My Granny, Ina Prentice (neé Pert), was born in 1920 in the small town of Montrose in the north of Scotland and died last Tuesday. She lived through nine decades, and I have roughly five minutes to talk about her life. So rather than bombard you with biographical details or standard-issue meditations on love and loss, I would like to recount her life as she would: with a few anecdotes. Consider them as slides held up to the light, in which her spirit can perhaps be glimpsed.
Anyone who knew Granny can attest to her stoic determination—she braved debilitating arthritic pain for as long as I've been alive. But let's bypass her neck and knees for the moment, and harken back to the onset of World War II, when the British authorities sent out an alert that Montrose would be a potential target of Nazi bombing due to the Aerodrome (an RAF training ground) built nearby. Upon hearing this announcement, Granny grabbed a shovel, rushed outside, and started digging a bomb shelter in the backyard. The rest of her family scoffed at this project and refused to help, and the marshy seaside ground pooled water almost as quickly as she could dig. Undeterred, she continued digging until after dark because, as she said, "somebody had to do it, and if they were all going to stand there and laugh, I thought I'd better do it myself."
This hardnosed determination served her well for the duration of the war, as she served her country as a telegrapher, transmitting and receiving Morse code for stints of up to 24 consecutive hours. She liked to joke that her prolific typing skills earned her the title of "fasted girl in the company."
She had a keen sense of fun in addition to her hard work and determination. A more playful wartime memory that she once recalled to me was of going to a dance with her boyfriend from the Canadian Air Force. As they walked home in the fog, with some song and dance lingering in them, they would swing arm-in-arm around every third lamppost. She knew neither the rhyme nor reason for this; perhaps it had to do with happiness at being alive. He was killed in action a few weeks later, but she quietly carried that vivacity onward into her old age.
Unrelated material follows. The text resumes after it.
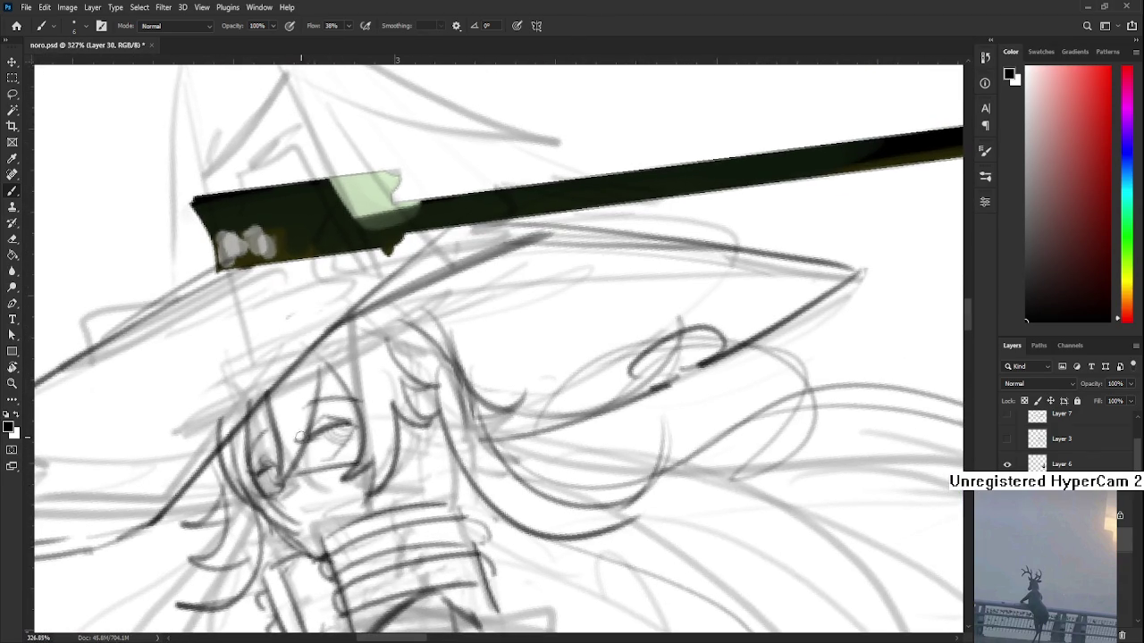
left_click_drag(348, 409, 425, 444)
A happier love story, and further evidence of Granny's indomitable spirit: near the end of the war, she was out for a walk with a friend in the country and bumped into a handsome young man on a bicycle. "That's the man I'm going to marry," she thought to herself. And she was right—the handsome bicyclist, a gifted musician named Evan Ridley Prentice, married her in 1946 and they settled in Bristol, England.
Let us take the image of the bicycle and shift from the distant past to more recent memories from my lifetime. One summer, our family was about to leave on a camping trip when car troubles struck. Granny instantly suggested that we take her car instead. "But how will you get around?" Mum asked. "Oh, I can ride a bicycle," she said. This from an 80 year old with two artificial knees, who probably hadn't ridden a bike since the 1960s. And she was thoroughly offended at any doubts as to the practicality of this arrangement. "I can manage," she hotly insisted.
We were blessed to have Granny move to the USA in 1990, to be near us kids as we grew up. All her interactions with us—bicycle-related or otherwise—were marked by unfailing generosity and sacrificial love. She learned the rules of baseball so she could watch it with me; she sewed wonderfully intricate Irish dancing dresses for the girls; she managed to throw games of Scrabble to let us win, in spite of her being skilled enough to go to the Irish National Championships the year we lived there. She showed her love particularly in feeding and taking care of us, which meant that not being hungry wasn't an option—she would dig through her supplies until she found something to give you. Tea and cookies? No? Well how about an omelet? There's some juice in the fridge... and those sausages... shall we cook up these sausages? Would you like a bowl of ice cream? I could make some soup. Have a bit of whisky—go on...
Because of this giving instinct, she found her augmenting physical limitations to be particularly frustrating. She still did everything she could—the morning I was flying back to school in January, I was awakened by her slowly bustling around the kitchen in the pre-dawn darkness. She had gotten my flight time mixed up, and had gotten up at 5am to make egg sandwiches for me to take on my trip. In the past month, when she was finally no longer able to move about on her own and do things for others, she seemed to set herself to the task of dying with the same determination and sensibility with which she lived her life.
Speaking for my brothers and sisters, we were unusually blessed to be able to spend so much time with Granny in our lives as we grew up. She is present in our memories, our traditions, our recipes, our vocabularies, and our understanding of what love looks like.
One of Granny's earliest memories was of going nightswimming in the North Sea off the golf course in Montrose with her father when she was a little girl. He would swim out under the moon and keep her afloat in his arms. After today's ceremony, and in accordance with her wishes, her remains will be sent to Scotland and be interred there, where she painted and golfed and swam and dug bomb shelters, and thus the final "slide" of her life that we see before us today will fittingly mirror her first.